Kepala Satpol PP Kabupaten Bandung Uwais Qorni di Soreang, Minggu, mengatakan raperda tersebut disiapkan untuk menggantikan Peraturan Daerah Nomor 3 Tahun 2015 tentang Ketertiban, Kebersihan, dan Keindahan (K3) yang dinilai tidak lagi sesuai dengan perkembangan regulasi.

"Kami harus mengacu pada Permendagri Nomor 12 Tahun 2018, sedangkan Perda K3 hanya mengatur lima aspek ketertiban. Karena itu, perda tersebut perlu diperbarui melalui Raperda Trantibummas," kata Uwais.

Ia menjelaskan Permendagri Nomor 12 Tahun 2018 mengatur 13 aspek ketertiban umum yang menjadi pedoman pemerintah daerah dalam penyelenggaraan ketenteraman dan ketertiban masyarakat.

Dalam raperda tersebut, Satpol PP juga mengusulkan kewenangan menjatuhkan sanksi langsung di tempat terhadap pelanggar perda dengan mengacu pada penerapan Perda Trantibum di Kota Cirebon.

"Kami ingin perda ini memberikan kewenangan untuk langsung mengeksekusi sanksi. Ada sanksi paksa seperti yang diterapkan di Kota Cirebon," ujarnya.

Menurut Uwais, selama ini Satpol PP baru dapat melakukan penindakan setelah menerima laporan dari organisasi perangkat daerah yang memiliki kewenangan pengawasan sehingga respons terhadap pelanggaran kerap dinilai lambat.

Ia berharap pembahasan raperda dimulai pada Juli 2026, kemudian dapat disahkan pada Agustus sebelum menjalani evaluasi oleh Pemerintah Provinsi Jawa Barat dan pemerintah pusat.

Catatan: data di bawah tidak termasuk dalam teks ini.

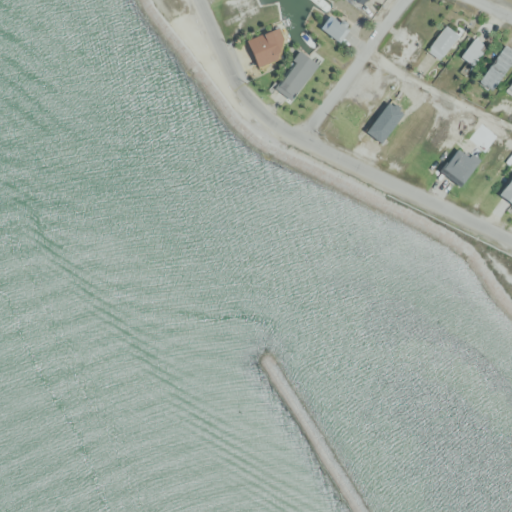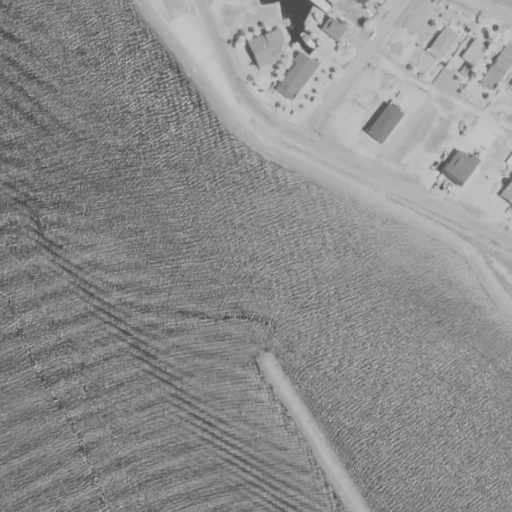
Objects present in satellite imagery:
building: (357, 1)
road: (495, 7)
building: (246, 8)
building: (331, 27)
building: (441, 41)
building: (264, 44)
building: (472, 50)
building: (495, 66)
road: (355, 68)
building: (292, 71)
building: (509, 86)
road: (440, 87)
road: (329, 149)
building: (459, 165)
building: (506, 190)
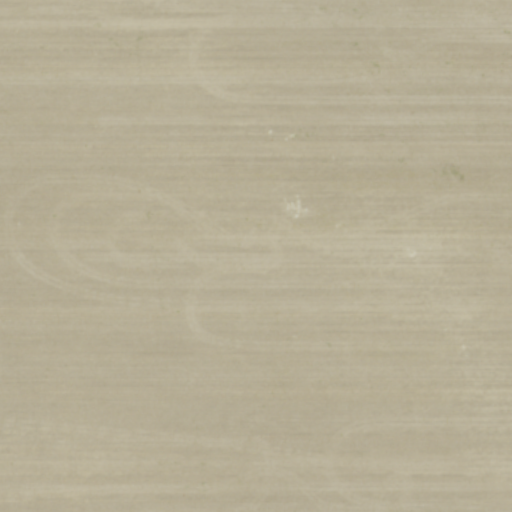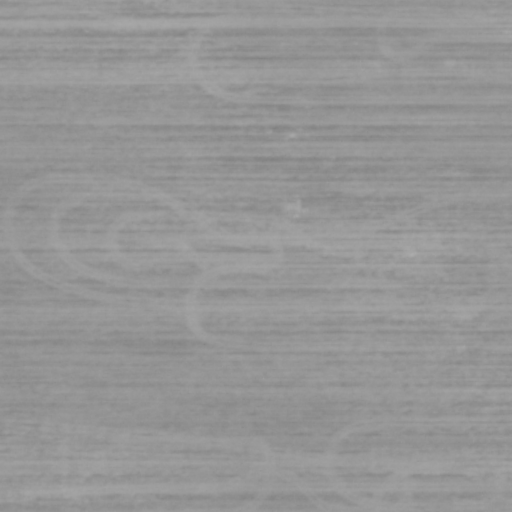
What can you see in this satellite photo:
crop: (255, 255)
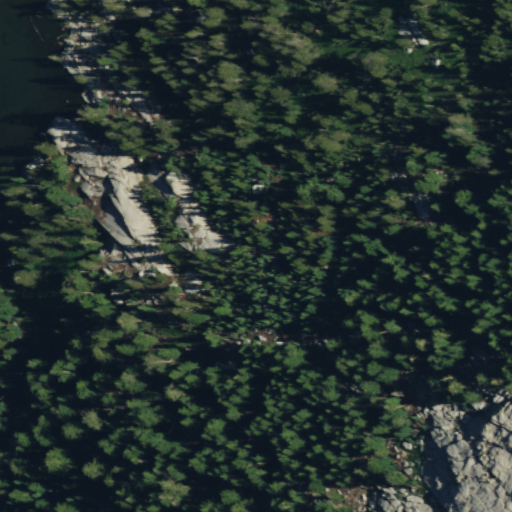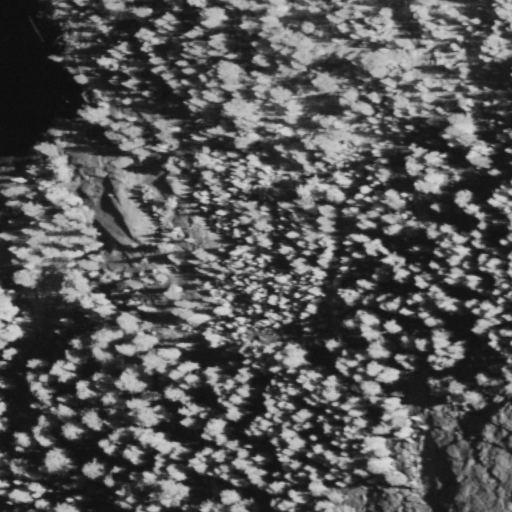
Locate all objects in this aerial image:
road: (71, 30)
road: (252, 365)
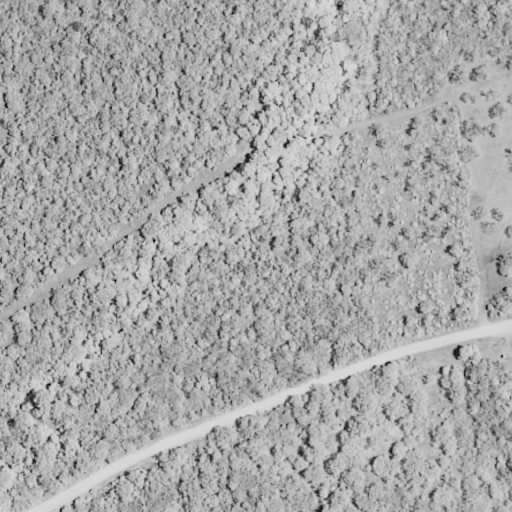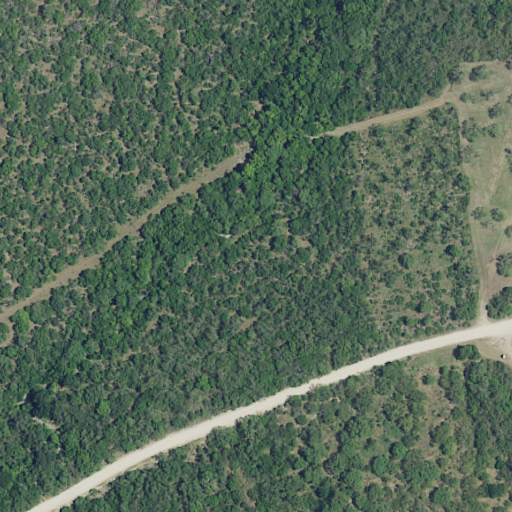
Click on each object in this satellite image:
road: (507, 337)
road: (269, 403)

"Harapannya, setelah melalui proses evaluasi, perda ini dapat mulai diberlakukan pada September atau Oktober," katanya.

Raperda Trantibummas ditargetkan menjadi dasar hukum baru bagi penegakan ketenteraman dan ketertiban umum di Kabupaten Bandung setelah memperoleh persetujuan DPRD serta hasil evaluasi Pemerintah Provinsi Jawa Barat dan pemerintah pusat.